So Simple
Mazezam is the latest spawn of the Retro Software team, and is Kian Vincent's conversion to the BBC and Electron of a puzzle game for the Spectrum by Malcolm Tyrell. It's one of these games that has rules so simple that your grandad could play it - but stimulates the areas of your brain that the typical arcade game does not reach.
You are placed in a room which is solidly bordered on all sides - i.e. within a square or a rectangle - and the different rooms have different sizes of rectangle. As you enter each room, a gate closes behind you to signal that your new challenge awaits. It's a case of onward, ever onward. Were the squares completely empty of course there would be no challenge. Naturally enough they are not.

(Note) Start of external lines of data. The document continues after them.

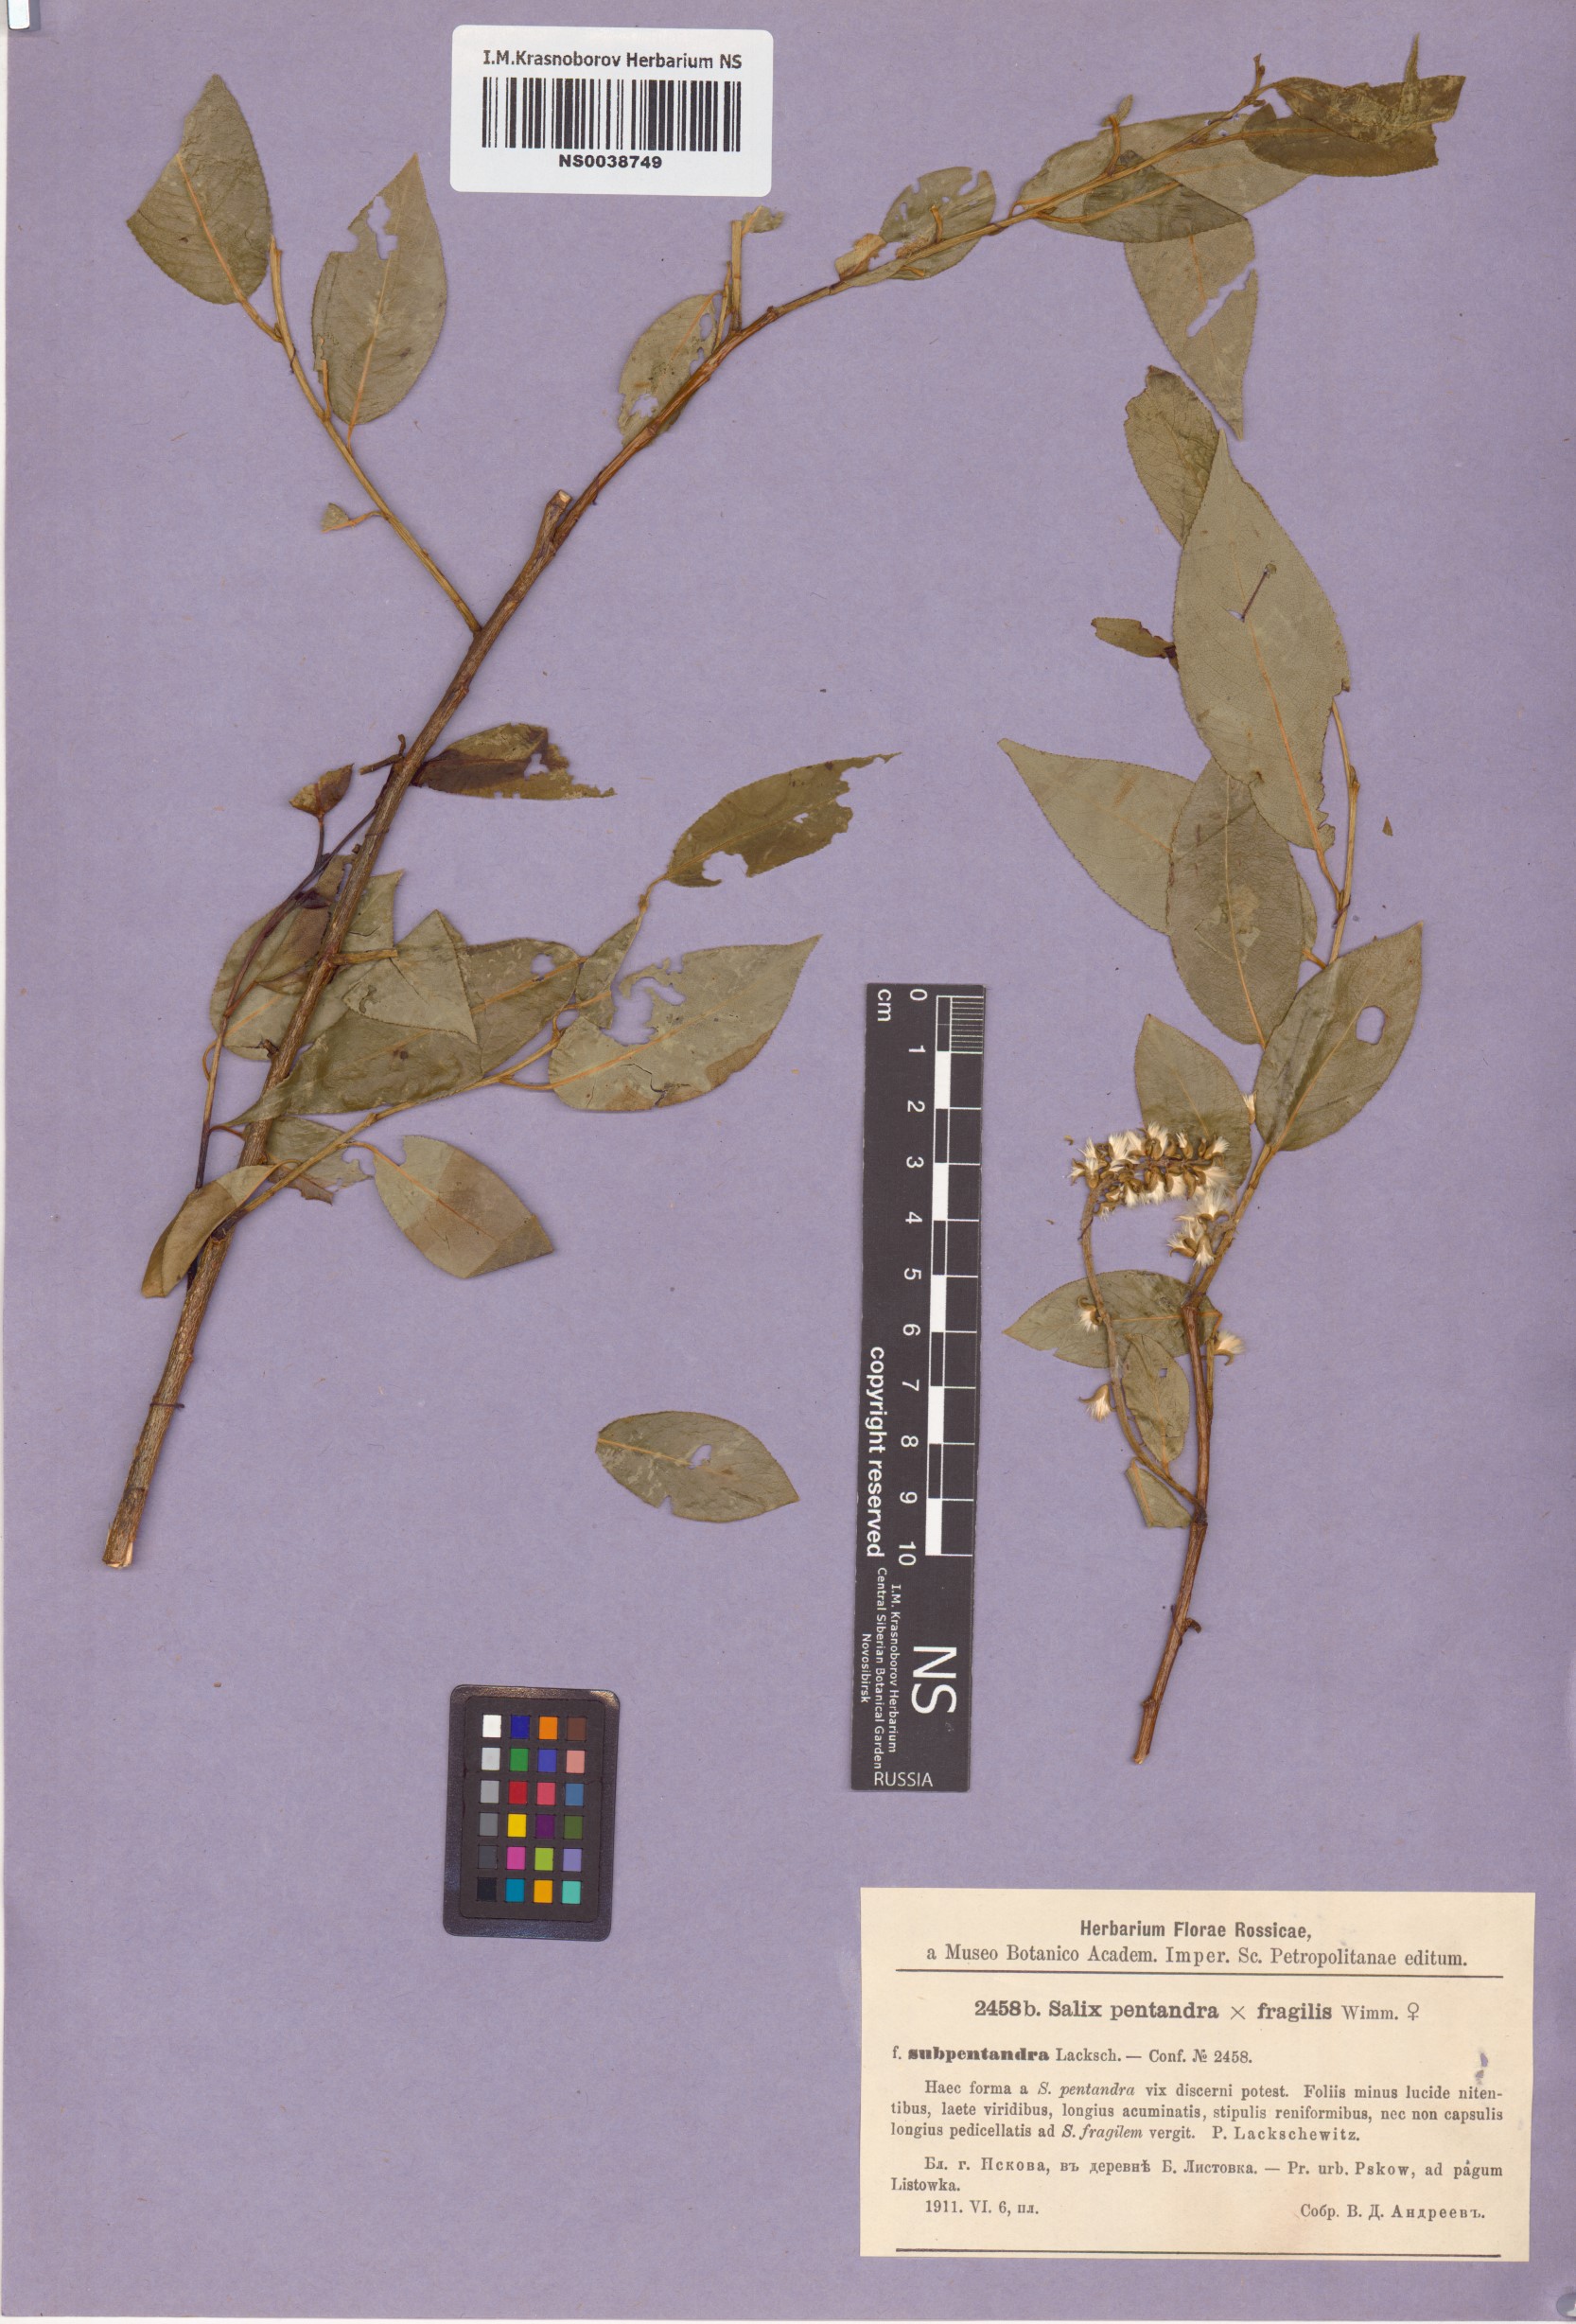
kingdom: Plantae
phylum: Tracheophyta
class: Magnoliopsida
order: Malpighiales
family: Salicaceae
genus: Salix
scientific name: Salix pentandra
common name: Bay willow
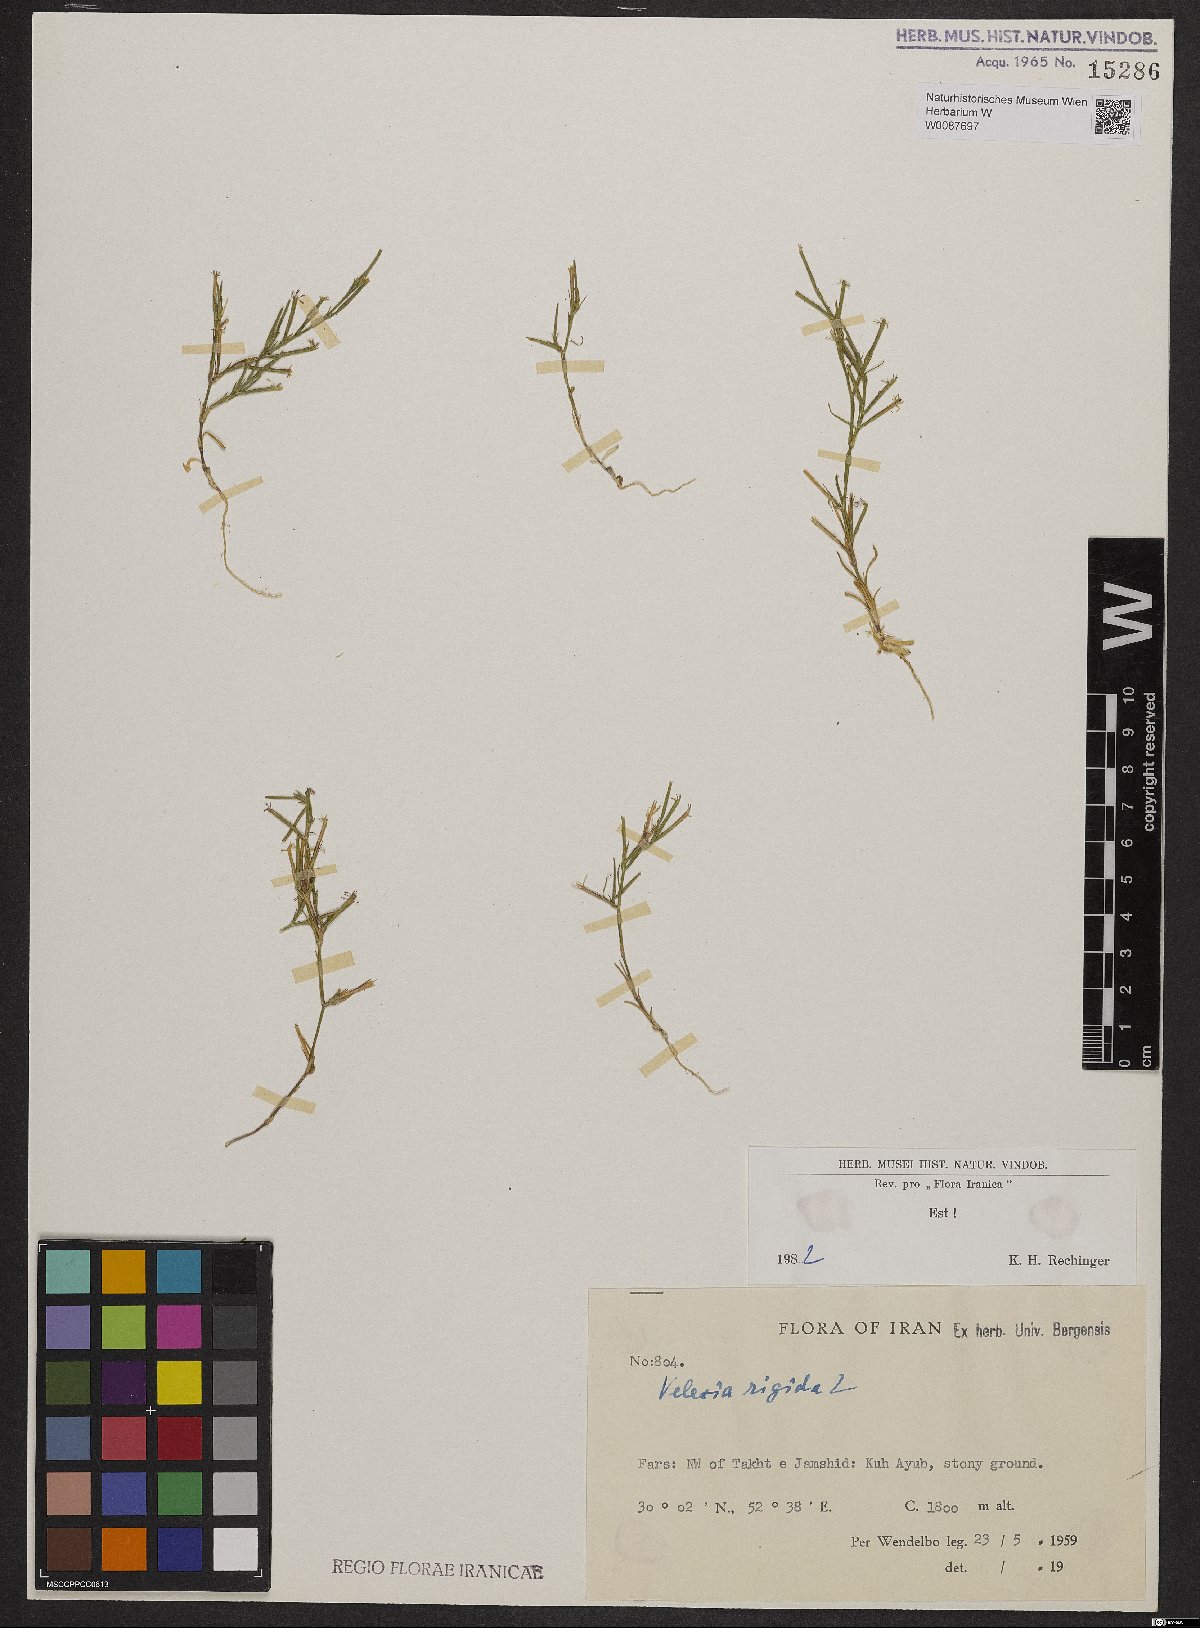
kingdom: Plantae
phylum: Tracheophyta
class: Magnoliopsida
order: Caryophyllales
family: Caryophyllaceae
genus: Dianthus
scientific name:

They are filled with blocks which bar the way to the exit on the opposite side of the screen. This being a puzzle game, the blocks are in fact your only nemesis. No patrolling nasties or anything - just blocks that you can push around.
Now the blocks are not divisible entities. In fact all the blocks on one 'row' are connected. You can tell this because they are all the same colour. Because Mazezam is a Mode 2 game as well, you often get rows of all seven colours, which is jolly nice. If you push one block, the whole row shifts - not just the block you're pushing. So to get into the maze of blocks you pay have to push a block right on a row where the same push sends another to obstruct the exit. The trick is to try and think some ten, or on later levels 15-20, moves ahead. It is like trying to pick your way through a maze of constantly shifting walls but where you are ultimately responsible for which way the maze moves - and of course whether you end up in an inescapable dead end.
Ever Increasing Difficulty
There's a steadily difficulty curve. I have always been quite good at these types of puzzle games (I'm not quite sure why but if you're wondering what 'type' of game I mean, think of games like Push The Bale!) and got through the first seven levels by applying my brain and proceeding carefully. However, level eight has me somewhat foxed at the moment. There are some 31 levels after this leads to me to think the player must be up against some incredibly devious maze designs in the future.
The keys are the regular ZX*? ones and the whole game is done in smooth machine-code. The sprites are limited (to designs of you and the blocks) - but a game like Mazezam doesn't really suffer because of this, and the range of colours on offer offset this limitation. It's also handy that you're equipped with a large number of lives (eight) and that the ESCAPE key restarts the current room rather than quits the whole game (To do this use Q).
Verdict
The simplicity of the game itself means that there's not actually a lot more to say about it. It reminds me of the type of game that was hidden away on the old Micro User/Acorn Computing cover discs of the early Nineties. I wouldn't say it's as addictive as some other simplistic games (Tetris and Tactic spring to mind!), but it's an idea I haven't seen done on the BBC and Electron previously; and getting to the exit of each maze is extremely satisfying. What would have been great would have been if Vincent had included passwords, or at least a feature to start a new game on the most recent level a player had reached. It's no fun having to replay all the earlier levels once those nine lives do finally run out!
An inspiring and entertaining game, certain to appeal to puzzle fans.